• **AIM OF THE EXERCISE**
Line by line, copy out the data that follows.

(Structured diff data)

* * *

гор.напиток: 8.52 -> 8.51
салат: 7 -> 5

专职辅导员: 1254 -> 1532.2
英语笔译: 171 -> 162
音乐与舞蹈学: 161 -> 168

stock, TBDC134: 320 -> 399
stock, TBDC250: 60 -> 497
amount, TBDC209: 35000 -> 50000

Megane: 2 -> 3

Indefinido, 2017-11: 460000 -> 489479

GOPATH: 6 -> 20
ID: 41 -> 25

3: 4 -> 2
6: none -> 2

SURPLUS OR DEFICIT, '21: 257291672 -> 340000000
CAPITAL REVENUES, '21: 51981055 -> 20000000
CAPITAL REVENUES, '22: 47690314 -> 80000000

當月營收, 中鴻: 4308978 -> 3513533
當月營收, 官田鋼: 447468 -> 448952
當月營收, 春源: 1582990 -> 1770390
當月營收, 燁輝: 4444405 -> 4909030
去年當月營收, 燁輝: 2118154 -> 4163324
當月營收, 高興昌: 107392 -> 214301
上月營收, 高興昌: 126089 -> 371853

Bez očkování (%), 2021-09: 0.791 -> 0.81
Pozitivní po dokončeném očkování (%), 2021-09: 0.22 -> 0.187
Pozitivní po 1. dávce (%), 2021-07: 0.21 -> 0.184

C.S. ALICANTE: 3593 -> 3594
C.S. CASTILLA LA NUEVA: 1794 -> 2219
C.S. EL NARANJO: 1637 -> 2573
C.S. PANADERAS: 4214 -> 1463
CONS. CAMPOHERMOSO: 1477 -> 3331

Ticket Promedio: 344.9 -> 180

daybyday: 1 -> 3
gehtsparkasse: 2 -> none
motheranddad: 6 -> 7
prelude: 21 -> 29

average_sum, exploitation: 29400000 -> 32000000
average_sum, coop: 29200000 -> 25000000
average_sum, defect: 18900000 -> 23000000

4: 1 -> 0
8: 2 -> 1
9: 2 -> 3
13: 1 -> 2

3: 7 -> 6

* * *

• **PROBLEM SOLUTION**
гор.напиток: 8.52 -> 8.51
салат: 7 -> 5

专职辅导员: 1254 -> 1532.2
英语笔译: 171 -> 162
音乐与舞蹈学: 161 -> 168

stock, TBDC134: 320 -> 399
stock, TBDC250: 60 -> 497
amount, TBDC209: 35000 -> 50000

Megane: 2 -> 3

Indefinido, 2017-11: 460000 -> 489479

GOPATH: 6 -> 20
ID: 41 -> 25

3: 4 -> 2
6: none -> 2

SURPLUS OR DEFICIT, '21: 257291672 -> 340000000
CAPITAL REVENUES, '21: 51981055 -> 20000000
CAPITAL REVENUES, '22: 47690314 -> 80000000

當月營收, 中鴻: 4308978 -> 3513533
當月營收, 官田鋼: 447468 -> 448952
當月營收, 春源: 1582990 -> 1770390
當月營收, 燁輝: 4444405 -> 4909030
去年當月營收, 燁輝: 2118154 -> 4163324
當月營收, 高興昌: 107392 -> 214301
上月營收, 高興昌: 126089 -> 371853

Bez očkování (%), 2021-09: 0.791 -> 0.81
Pozitivní po dokončeném očkování (%), 2021-09: 0.22 -> 0.187
Pozitivní po 1. dávce (%), 2021-07: 0.21 -> 0.184

C.S. ALICANTE: 3593 -> 3594
C.S. CASTILLA LA NUEVA: 1794 -> 2219
C.S. EL NARANJO: 1637 -> 2573
C.S. PANADERAS: 4214 -> 1463
CONS. CAMPOHERMOSO: 1477 -> 3331

Ticket Promedio: 344.9 -> 180

daybyday: 1 -> 3
gehtsparkasse: 2 -> none
motheranddad: 6 -> 7
prelude: 21 -> 29

average_sum, exploitation: 29400000 -> 32000000
average_sum, coop: 29200000 -> 25000000
average_sum, defect: 18900000 -> 23000000

4: 1 -> 0
8: 2 -> 1
9: 2 -> 3
13: 1 -> 2

3: 7 -> 6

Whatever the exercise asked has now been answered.